Activity
Locate all lines in the data below that hold "example" and show them.

Supplied records
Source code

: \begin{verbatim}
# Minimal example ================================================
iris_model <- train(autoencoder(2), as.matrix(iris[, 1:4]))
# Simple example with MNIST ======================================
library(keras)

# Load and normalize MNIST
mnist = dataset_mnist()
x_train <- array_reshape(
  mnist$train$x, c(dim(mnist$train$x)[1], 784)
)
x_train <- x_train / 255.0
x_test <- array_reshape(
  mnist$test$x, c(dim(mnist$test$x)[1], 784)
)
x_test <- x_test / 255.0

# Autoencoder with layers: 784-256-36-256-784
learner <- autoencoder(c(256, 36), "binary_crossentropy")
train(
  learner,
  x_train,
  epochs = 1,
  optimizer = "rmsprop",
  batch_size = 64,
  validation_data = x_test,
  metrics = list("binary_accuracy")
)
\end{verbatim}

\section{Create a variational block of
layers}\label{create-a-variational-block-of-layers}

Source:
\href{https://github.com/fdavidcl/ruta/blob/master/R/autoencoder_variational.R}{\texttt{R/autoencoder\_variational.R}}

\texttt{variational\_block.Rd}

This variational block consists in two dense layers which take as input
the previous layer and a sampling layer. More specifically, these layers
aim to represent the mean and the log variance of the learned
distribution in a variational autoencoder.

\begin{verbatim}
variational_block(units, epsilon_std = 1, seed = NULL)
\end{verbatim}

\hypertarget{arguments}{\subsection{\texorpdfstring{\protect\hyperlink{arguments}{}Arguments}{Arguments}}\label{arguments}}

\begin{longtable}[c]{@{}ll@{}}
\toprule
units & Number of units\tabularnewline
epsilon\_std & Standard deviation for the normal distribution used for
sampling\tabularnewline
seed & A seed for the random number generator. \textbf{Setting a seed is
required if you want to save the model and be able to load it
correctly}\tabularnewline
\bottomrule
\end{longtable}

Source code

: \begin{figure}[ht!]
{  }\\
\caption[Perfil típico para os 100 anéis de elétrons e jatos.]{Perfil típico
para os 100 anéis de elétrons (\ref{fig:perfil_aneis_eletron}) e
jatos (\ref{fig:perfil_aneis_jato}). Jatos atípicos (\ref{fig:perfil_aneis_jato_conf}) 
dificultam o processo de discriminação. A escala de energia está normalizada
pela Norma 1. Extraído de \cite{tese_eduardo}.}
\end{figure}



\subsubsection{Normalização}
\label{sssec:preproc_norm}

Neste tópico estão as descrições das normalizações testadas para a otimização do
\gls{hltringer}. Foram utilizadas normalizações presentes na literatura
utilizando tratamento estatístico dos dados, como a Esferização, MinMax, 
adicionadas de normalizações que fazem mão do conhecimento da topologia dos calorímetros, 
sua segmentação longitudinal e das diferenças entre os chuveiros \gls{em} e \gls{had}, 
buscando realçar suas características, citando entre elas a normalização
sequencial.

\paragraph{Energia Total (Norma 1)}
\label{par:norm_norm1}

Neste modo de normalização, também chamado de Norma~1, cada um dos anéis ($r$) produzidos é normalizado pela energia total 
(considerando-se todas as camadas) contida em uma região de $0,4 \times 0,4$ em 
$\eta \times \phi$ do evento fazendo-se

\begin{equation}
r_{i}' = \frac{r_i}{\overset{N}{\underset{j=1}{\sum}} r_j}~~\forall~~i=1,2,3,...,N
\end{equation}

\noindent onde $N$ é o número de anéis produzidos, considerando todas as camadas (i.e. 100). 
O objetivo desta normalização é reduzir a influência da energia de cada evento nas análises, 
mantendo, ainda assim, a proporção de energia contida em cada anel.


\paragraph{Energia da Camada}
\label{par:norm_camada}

Output
# Minimal example ================================================
# Simple example with MNIST ======================================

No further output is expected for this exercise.